Scientists from Advanced Cell Technology (ACT) caused an uproar in 2006 when they reported that they could generate embryonic stem cells from a human embryo without destroying it, thereby sidestepping the ethical disputes that have mired the field since its inception. While they did create stem cells, and the embryos theoretically could have survived the process, they did not actually survive.
Now scientists at ACT, led by chief scientific officer Robert Lanza, have repeated the feat, developing five embryonic stem-cell lines without destroying the embryos from which they were derived. The researchers plucked a single cell from an early-stage embryo, mimicking a procedure performed during preimplantation genetic diagnosis to determine if the embryo carries harmful genetic mutations. They then transformed that cell into a line of embryonic stem cells by exposing it to chemical factors that mimic the developmental environment. The findings are published today in the journal Cell Stem Cells.

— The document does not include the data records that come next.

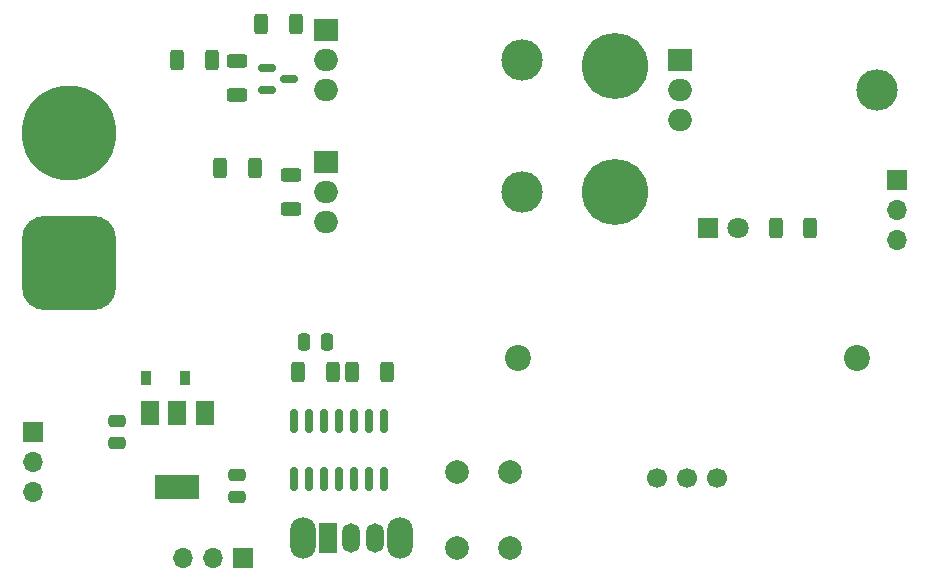
<source format=gbr>
%TF.GenerationSoftware,KiCad,Pcbnew,6.0.8-f2edbf62ab~116~ubuntu22.04.1*%
%TF.CreationDate,2022-10-27T13:18:31-04:00*%
%TF.ProjectId,discharger,64697363-6861-4726-9765-722e6b696361,rev?*%
%TF.SameCoordinates,Original*%
%TF.FileFunction,Soldermask,Top*%
%TF.FilePolarity,Negative*%
%FSLAX46Y46*%
G04 Gerber Fmt 4.6, Leading zero omitted, Abs format (unit mm)*
G04 Created by KiCad (PCBNEW 6.0.8-f2edbf62ab~116~ubuntu22.04.1) date 2022-10-27 13:18:31*
%MOMM*%
%LPD*%
G01*
G04 APERTURE LIST*
G04 Aperture macros list*
%AMRoundRect*
0 Rectangle with rounded corners*
0 $1 Rounding radius*
0 $2 $3 $4 $5 $6 $7 $8 $9 X,Y pos of 4 corners*
0 Add a 4 corners polygon primitive as box body*
4,1,4,$2,$3,$4,$5,$6,$7,$8,$9,$2,$3,0*
0 Add four circle primitives for the rounded corners*
1,1,$1+$1,$2,$3*
1,1,$1+$1,$4,$5*
1,1,$1+$1,$6,$7*
1,1,$1+$1,$8,$9*
0 Add four rect primitives between the rounded corners*
20,1,$1+$1,$2,$3,$4,$5,0*
20,1,$1+$1,$4,$5,$6,$7,0*
20,1,$1+$1,$6,$7,$8,$9,0*
20,1,$1+$1,$8,$9,$2,$3,0*%
G04 Aperture macros list end*
%ADD10RoundRect,0.250000X0.312500X0.625000X-0.312500X0.625000X-0.312500X-0.625000X0.312500X-0.625000X0*%
%ADD11C,2.000000*%
%ADD12R,1.700000X1.700000*%
%ADD13O,1.700000X1.700000*%
%ADD14C,2.200000*%
%ADD15C,1.700000*%
%ADD16RoundRect,0.250000X-0.625000X0.312500X-0.625000X-0.312500X0.625000X-0.312500X0.625000X0.312500X0*%
%ADD17RoundRect,0.250000X-0.312500X-0.625000X0.312500X-0.625000X0.312500X0.625000X-0.312500X0.625000X0*%
%ADD18O,3.500000X3.500000*%
%ADD19R,2.000000X1.905000*%
%ADD20O,2.000000X1.905000*%
%ADD21RoundRect,2.000000X2.000000X-2.000000X2.000000X2.000000X-2.000000X2.000000X-2.000000X-2.000000X0*%
%ADD22C,8.000000*%
%ADD23O,2.200000X3.500000*%
%ADD24R,1.500000X2.500000*%
%ADD25O,1.500000X2.500000*%
%ADD26RoundRect,0.150000X-0.587500X-0.150000X0.587500X-0.150000X0.587500X0.150000X-0.587500X0.150000X0*%
%ADD27RoundRect,0.250000X0.250000X0.475000X-0.250000X0.475000X-0.250000X-0.475000X0.250000X-0.475000X0*%
%ADD28RoundRect,0.150000X0.150000X-0.825000X0.150000X0.825000X-0.150000X0.825000X-0.150000X-0.825000X0*%
%ADD29RoundRect,0.250000X-0.475000X0.250000X-0.475000X-0.250000X0.475000X-0.250000X0.475000X0.250000X0*%
%ADD30RoundRect,0.250000X0.475000X-0.250000X0.475000X0.250000X-0.475000X0.250000X-0.475000X-0.250000X0*%
%ADD31C,5.600000*%
%ADD32R,1.500000X2.000000*%
%ADD33R,3.800000X2.000000*%
%ADD34R,0.900000X1.200000*%
%ADD35R,1.800000X1.800000*%
%ADD36C,1.800000*%
G04 APERTURE END LIST*
D10*
%TO.C,R10*%
X146553000Y-83820000D03*
X143628000Y-83820000D03*
%TD*%
%TO.C,R8*%
X103001000Y-66548000D03*
X100076000Y-66548000D03*
%TD*%
D11*
%TO.C,START/STOP*%
X116622000Y-110946000D03*
X116622000Y-104446000D03*
X121122000Y-104446000D03*
X121122000Y-110946000D03*
%TD*%
D12*
%TO.C,J5*%
X153924000Y-79771000D03*
D13*
X153924000Y-82311000D03*
X153924000Y-84851000D03*
%TD*%
D14*
%TO.C,J3*%
X150494000Y-94811000D03*
X121794000Y-94811000D03*
D15*
X133604000Y-104971000D03*
X136144000Y-104971000D03*
X138684000Y-104971000D03*
%TD*%
D16*
%TO.C,R9*%
X102554500Y-79309500D03*
X102554500Y-82234500D03*
%TD*%
D17*
%TO.C,R4*%
X92964000Y-69596000D03*
X95889000Y-69596000D03*
%TD*%
D18*
%TO.C,Q2*%
X122176500Y-69596000D03*
D19*
X105516500Y-67056000D03*
D20*
X105516500Y-69596000D03*
X105516500Y-72136000D03*
%TD*%
D21*
%TO.C,J1*%
X83820000Y-86780000D03*
D22*
X83820000Y-75780000D03*
%TD*%
D12*
%TO.C,J4*%
X98552000Y-111760000D03*
D13*
X96012000Y-111760000D03*
X93472000Y-111760000D03*
%TD*%
D23*
%TO.C,SW1*%
X103596000Y-110025500D03*
X111796000Y-110025500D03*
D24*
X105696000Y-110025500D03*
D25*
X107696000Y-110025500D03*
X109696000Y-110025500D03*
%TD*%
D16*
%TO.C,R5*%
X97982500Y-69657500D03*
X97982500Y-72582500D03*
%TD*%
D26*
%TO.C,Q1*%
X100522500Y-70236000D03*
X100522500Y-72136000D03*
X102397500Y-71186000D03*
%TD*%
D10*
%TO.C,R3*%
X106110500Y-96012000D03*
X103185500Y-96012000D03*
%TD*%
D27*
%TO.C,C3*%
X105598000Y-93472000D03*
X103698000Y-93472000D03*
%TD*%
D28*
%TO.C,U2*%
X102870000Y-105091000D03*
X104140000Y-105091000D03*
X105410000Y-105091000D03*
X106680000Y-105091000D03*
X107950000Y-105091000D03*
X109220000Y-105091000D03*
X110490000Y-105091000D03*
X110490000Y-100141000D03*
X109220000Y-100141000D03*
X107950000Y-100141000D03*
X106680000Y-100141000D03*
X105410000Y-100141000D03*
X104140000Y-100141000D03*
X102870000Y-100141000D03*
%TD*%
D29*
%TO.C,C1*%
X87884000Y-100142000D03*
X87884000Y-102042000D03*
%TD*%
D30*
%TO.C,C2*%
X98044000Y-106614000D03*
X98044000Y-104714000D03*
%TD*%
D31*
%TO.C,TP1*%
X130048000Y-70104000D03*
%TD*%
D10*
%TO.C,R2*%
X110682500Y-96012000D03*
X107757500Y-96012000D03*
%TD*%
D18*
%TO.C,Q3*%
X122176500Y-80772000D03*
D19*
X105516500Y-78232000D03*
D20*
X105516500Y-80772000D03*
X105516500Y-83312000D03*
%TD*%
D32*
%TO.C,U1*%
X95264000Y-99466000D03*
D33*
X92964000Y-105766000D03*
D32*
X92964000Y-99466000D03*
X90664000Y-99466000D03*
%TD*%
D12*
%TO.C,J2*%
X80772000Y-101092000D03*
D13*
X80772000Y-103632000D03*
X80772000Y-106172000D03*
%TD*%
D17*
%TO.C,R6*%
X96581500Y-78740000D03*
X99506500Y-78740000D03*
%TD*%
D18*
%TO.C,U3*%
X152210000Y-72136000D03*
D19*
X135550000Y-69596000D03*
D20*
X135550000Y-72136000D03*
X135550000Y-74676000D03*
%TD*%
D34*
%TO.C,D1*%
X90298000Y-96520000D03*
X93598000Y-96520000D03*
%TD*%
D35*
%TO.C,D2*%
X137917000Y-83820000D03*
D36*
X140457000Y-83820000D03*
%TD*%
D31*
%TO.C,TP2*%
X130048000Y-80772000D03*
%TD*%
M02*

</source>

The technique might make new stem-cell lines available to researchers who are supported by government grants. In 2001, President Bush limited federal funding to stem-cell lines already in existence. But many scientists have objected to this limitation, saying that these stem-cell lines are flawed. In a press release issued by his company, Lanza says,
This is a working technology that exists here and now. It could be used to increase the number of stem cell lines available to Federal researchers immediately. We could send these cells out to researchers tomorrow. If the White House approves this new methodology, researchers could effectively double or triple the number of stem cell lines available within a few months. Too many needless deaths continue to occur while this research is being held up. I hope the President will act now and approve these stem cell lines quickly.

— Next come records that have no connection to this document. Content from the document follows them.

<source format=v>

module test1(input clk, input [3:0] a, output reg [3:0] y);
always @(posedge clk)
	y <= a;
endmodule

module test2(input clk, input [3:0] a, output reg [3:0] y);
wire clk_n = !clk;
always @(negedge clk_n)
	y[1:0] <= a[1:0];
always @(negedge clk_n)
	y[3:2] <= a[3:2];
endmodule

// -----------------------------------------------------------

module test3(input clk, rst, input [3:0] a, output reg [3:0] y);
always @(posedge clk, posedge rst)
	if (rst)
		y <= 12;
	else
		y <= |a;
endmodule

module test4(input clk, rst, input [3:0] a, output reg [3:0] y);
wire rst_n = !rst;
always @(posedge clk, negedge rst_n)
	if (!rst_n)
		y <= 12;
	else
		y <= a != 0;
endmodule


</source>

Over 80% of the biopsied embryos formed healthy blastocysts, a rate consistent with or higher than previously reported for both biopsied and normal (non-biopsied) embryos. These results are consistent with the fact that thousands of healthy children have been born following the use of PGD testing in IVF clinics worldwide.

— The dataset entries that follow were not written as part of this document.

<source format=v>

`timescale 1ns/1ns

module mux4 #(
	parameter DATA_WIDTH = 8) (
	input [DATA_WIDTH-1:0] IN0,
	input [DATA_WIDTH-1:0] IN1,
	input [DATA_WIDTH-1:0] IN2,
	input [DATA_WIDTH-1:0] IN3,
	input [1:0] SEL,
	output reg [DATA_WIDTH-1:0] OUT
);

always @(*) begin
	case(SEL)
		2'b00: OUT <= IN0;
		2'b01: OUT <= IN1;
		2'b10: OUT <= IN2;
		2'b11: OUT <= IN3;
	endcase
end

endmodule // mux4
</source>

However, it’s not yet clear if fertility doctors would embrace the technique. When Lanza’s team published its initial findings in 2006, doctors said that despite the apparent safety of the biopsy technique used during preimplantation diagnosis, patients undergoing in vitro fertilization would likely be unwilling to subject their embryos to procedures that would not directly benefit their own family, as is the case with preimplantation diagnosis.
The other option would be to apply the technique to the thousands of leftover embryos languishing in frozen storage at fertility clinics. (Parents often generate more embryos than they use.) These embryos could theoretically be biopsied for single cells and then returned to storage. Whether or not that frozen limbo satisfies ethical opponents of embryonic stem-cell research is another matter.